Wilkins to give ‘spirited’ performance at festival

 

If the opening night of the Double Decker Arts Festival seems like a Sunday service and you’re feeling the Holy Spirit – well, it should. <>

Reverend John Wilkins will close out the festivities on April 24 by bringing his blend of gospel and blues to The Graduate Hotel Stage around 8.

Before having the stage to himself, Wilkins will be a guest on Thacker Mountain Radio Hour along with authors Greg Iles and Jamie Brickhouse, and fellow Fat Possum/Big Legal Mess artists Water Liars at 7.

“I can’t wait,” Wilkins said with laugh.

No stranger to the LOU community, Wilkins has performed in Oxford throughout the years — even opening for the Alabama Shakes at Proud Larry’s in 2011, and has taken part in the North Mississippi Hill Country Picnic.

Wilkins released “You Can’t Hurry God” in 2011 through Big Legal Mess Records.

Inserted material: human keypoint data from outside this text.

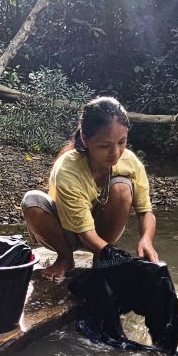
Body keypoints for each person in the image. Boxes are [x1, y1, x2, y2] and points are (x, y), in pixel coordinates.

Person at [21, 96, 159, 282]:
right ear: (85, 139)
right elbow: (85, 234)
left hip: (101, 229)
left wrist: (146, 241)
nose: (115, 153)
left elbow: (146, 212)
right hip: (66, 231)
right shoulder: (68, 168)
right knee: (32, 201)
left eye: (122, 142)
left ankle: (100, 260)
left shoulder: (130, 162)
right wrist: (117, 257)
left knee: (122, 187)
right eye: (105, 145)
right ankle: (65, 258)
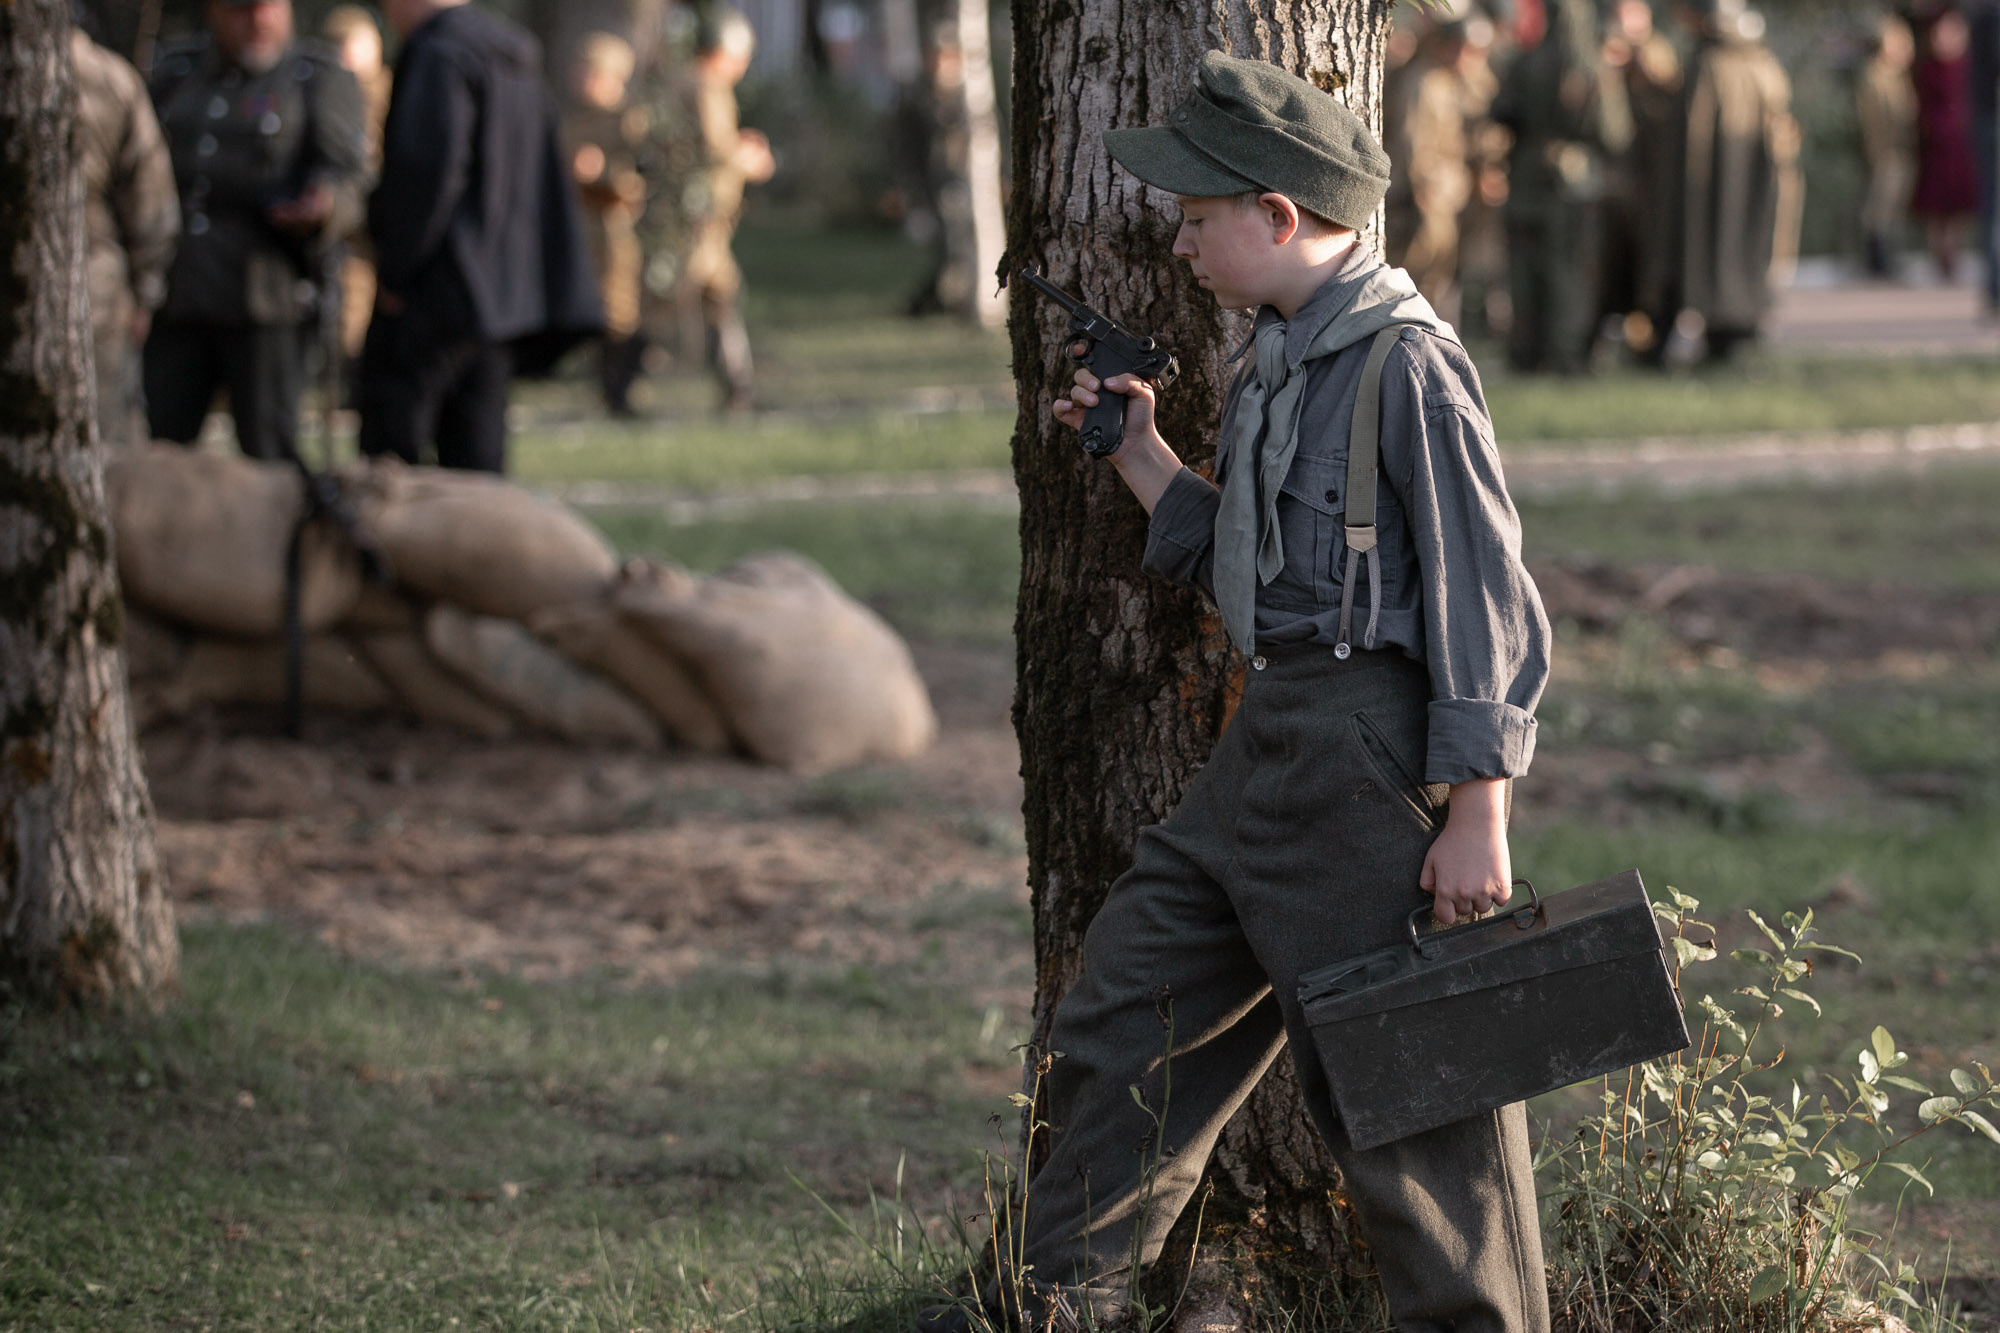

His debut-full length album features nine songs, including the moving title track and two songs that landed on the Rolling Stones’ albums — “You Gotta Move” and “Prodigal Son.”

The Stones’ recordings were not by coincidence.

The rendition of “You Gotta Move” is partially credited to Mississippi Fred McDowell, a Hill Country bluesman who was a member of Hunter’s Chapel Missionary Baptist Church during the mid-1960s.

Robert Wilkins, John’s father (who was also a pastor), had made a series of recordings in the 1930s that included the original “Prodigal Son.” The track was initially recorded as a secular song called “That’s No Way To Get Along.”

His father’s influence is easily heard in his gospel and country blues style.

In the early-1980s Wilkins began serving as pastor at Hunter’s Chapel, once again following in his father’s footsteps.

Sunday will mark Wilkins’ 30th anniversary of leading the church in Como.

“This Sunday I won’t be preaching. They’re celebrating my day,” Wilkins said.

Prior to leading a congregation, the younger Wilkins played guitar on O.V. Wright’s famous 1965 single “You’re Gonna Make Me Cry” and later in the early 1970s recorded as a member of the M & N Gospel Singers for Style Wooten’s Designer Records.

Wilkins hopes to get back in the recording studio soon to work on his second album.

“I got some stuff I need to try to get out there,” Wilkins said. “I do gospel, but I got some stuff I want to rearrange. I want to rearrange something on Muddy Waters. I got some stuff I want to rearrange Bobby Bland-style. I try to rearrange that stuff and put a good beat to it.”

Whether he is at the pulpit delivering a sermon or behind a microphone strapped with a guitar Wilkins enjoys moving a crowd.

“It’s just in me. I just get joy out of it,” he said.